If you work with machine learning in any form, then you know getting powerful models to production, faster, is the intent. But in order for an individual, a team, and/or an organization to develop and scale machine learning systematically, the people involved need the ability to tame, train, and manage the data and underlying systems that fuel predictive applications and products in production, from input to output.
With each new release, Tecton strives to help its customers do just that: transform raw data into powerful predictive signals and use those signals on demand to power predictive models, cost-efficiently.
Our latest release, Tecton 0.5, has exciting new capabilities designed to give our customers more flexibility and control of their features and underlying systems—all the while accelerating their journey toward real-time machine learning.
Advanced Data Flexibility & Quality Capabilities
A model is only as good as the data that powers it. That’s why Tecton 0.5 improves how you can access and interact with data.
Serverless feature retrieval. No Spark required!
What this means: Tecton’s SDK can now leverage AWS Athena compute—an interactive query service that makes it easy to analyze data in Amazon S3 using standard SQL—to generate training data sets from materialized features.
Why this matters: This enables fast offline feature retrieval without the need for Spark. It’s particularly useful if you want to generate training data sets using Tecton as part of Airflow, Kubeflow, Dagster, etc.

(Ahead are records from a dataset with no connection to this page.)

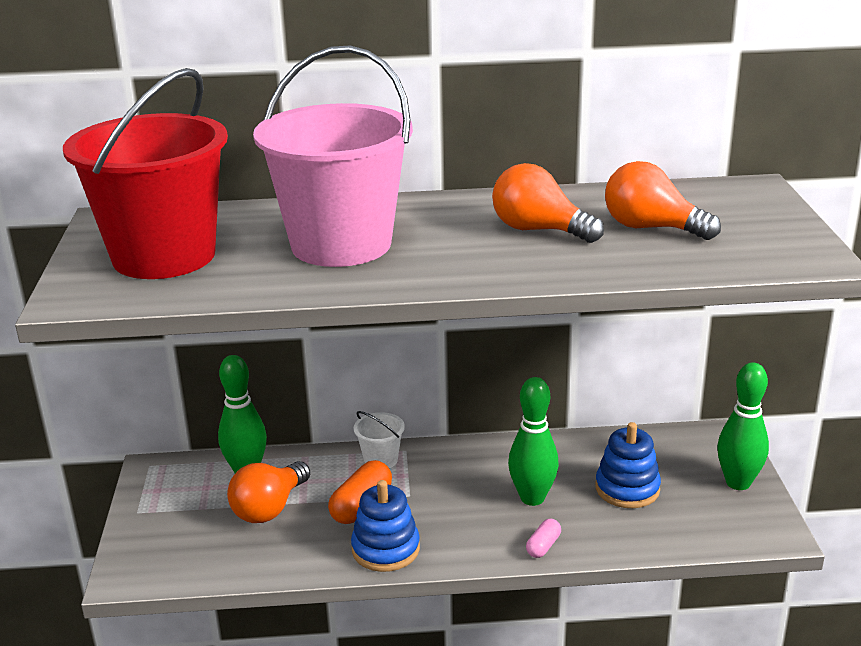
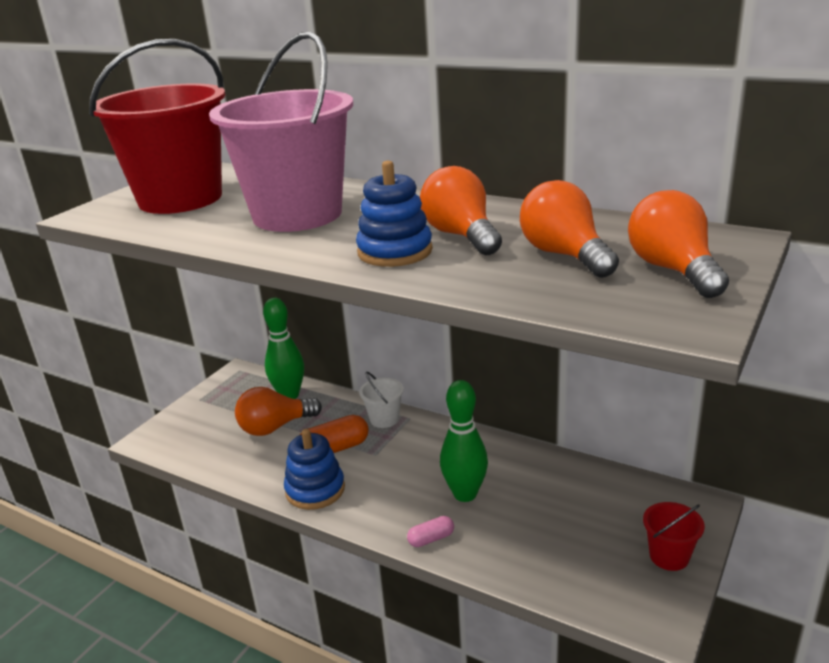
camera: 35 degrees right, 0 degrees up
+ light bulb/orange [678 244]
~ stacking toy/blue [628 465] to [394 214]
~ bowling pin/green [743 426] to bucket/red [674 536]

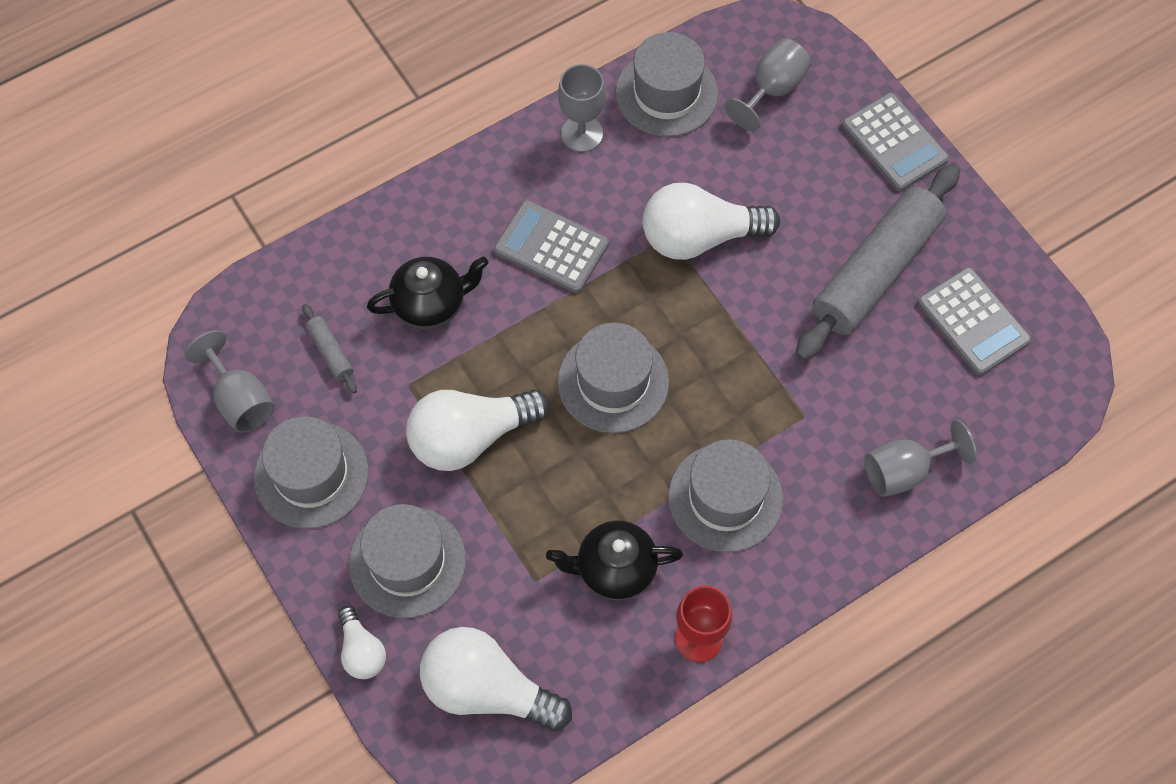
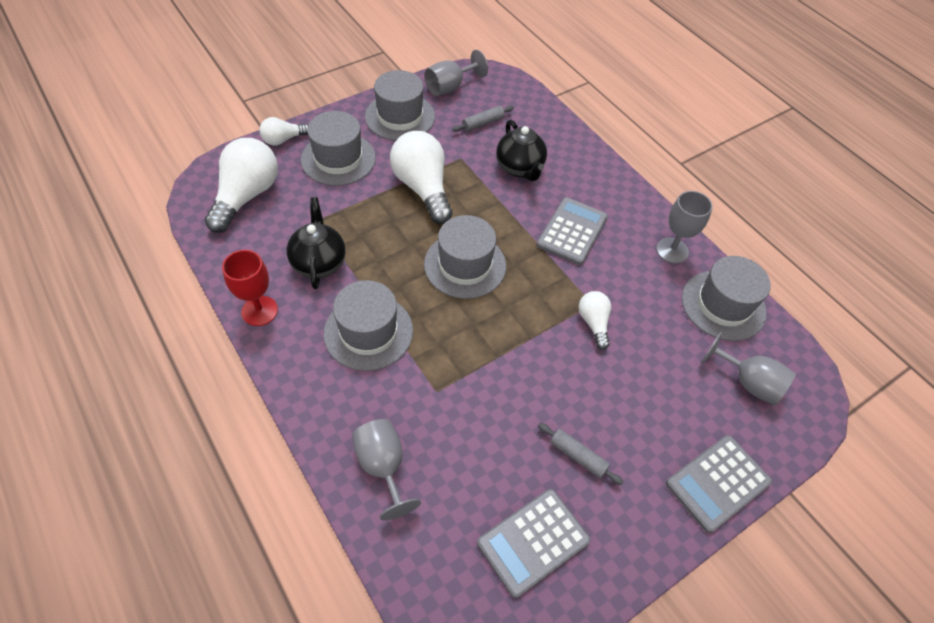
camera: 85 degrees right, 10 degrees down
~ light bulb/white [711 221] = [594 320] x0.53
~ rolling pin/grey [877 262] = [580 454] x0.40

Unlimited data source flexibility with Spark data source functions
What this means: You can now use functions to define data sources for both batch and streaming Spark features. Whatever you can do in an interactive Spark notebook, you can now do in Tecton.
Why this matters: By simply writing any PySpark function that returns a DataFrame, you have unlimited flexibility in data source types, authentication mechanisms, schema registry integrations, partition filtering logic, and more.
Improve models with batch feature view skew reduction
What this means: In order to select historically accurate feature values, Tecton’s time-travel queries now consider more information, such as scheduling details.
Why this matters:Reducing online / offline skew is critical to achieving good model quality. Tecton now further ensures that offline feature data reflects the values that would have been available in the online store at a given time.
Additional Transformation Functionalities
From a simple feature definition, Tecton compiles and orchestrates production-ready pipelines that transform batch, real-time, and streaming data into predictive features. Tecton 0.5 lets you further fine-tune how and when to materialize these features for consumption.
Program upstream job triggers with the Feature Materialization API
What this means: You can now trigger feature materialization jobs programmatically. In other words, Tecton now makes it easy to use upstream data pipelines that run outside of Tecton to kick off feature processing as soon as new raw data is ready. The API can also be used to monitor feature materialization job completion statuses in order to kick off training or inference when new feature data is ready. The Tecton Airflow provider makes leveraging this API in Airflow DAGs quick and easy!
Why this matters: Manage your entire ML pipeline, from feature materialization and ML model training, all the way to making ML predictions, in the pipeline orchestration tool of your choice (Airflow, Kubeflow, Dagster, Prefect, etc.).
Trigger event-driven applications with new feature updates using Feature View Output Streams
What this means: You can now enable event-driven applications that react to new feature updates in Tecton. Tecton 0.5 supports both Kafka and Kinesis.
Why this matters: Once you configure the output stream for a feature view, Tecton will write records to that stream for every new value processed. For example, if you’re building a movie recommendation system, you may want to refresh “watch next” recommendations in the background after a user clicks on a new title.
Optimized Cost Capabilities
Real-time predictions drive real revenue, but they can also incur costs. That’s why Tecton 0.5 gives you more options to better optimize and dynamically scale resource utilization based on pre-defined requirements.
Optimize costs with “Suppress Object Recreation”
What this means: By default, Tecton automatically re-materializes feature data when changes are made to a feature’s transformation logic. This keeps historical feature data accurate. With the “Suppress Object Recreation” function, Tecton admins can now choose to suppress the recreation of objects and avoid unnecessary materialization costs.
Why this matters: Tecton’s Command Line Interface (CLI) now offers greater control over evolving feature pipelines and their underlying costs. With Tecton 0.5, admins can choose to avoid rematerialization costs if the changes do not affect feature semantics (e.g., commenting code, extending a data source schema, changing to a mirror data source).
But that’s not all: Tecton 0.5 also optimizes feature retrieval on Spark with a more stable and performant implementation of the point-in-time join, supports structs as feature types, and makes it easy to programmatically access metadata via the Python SDK.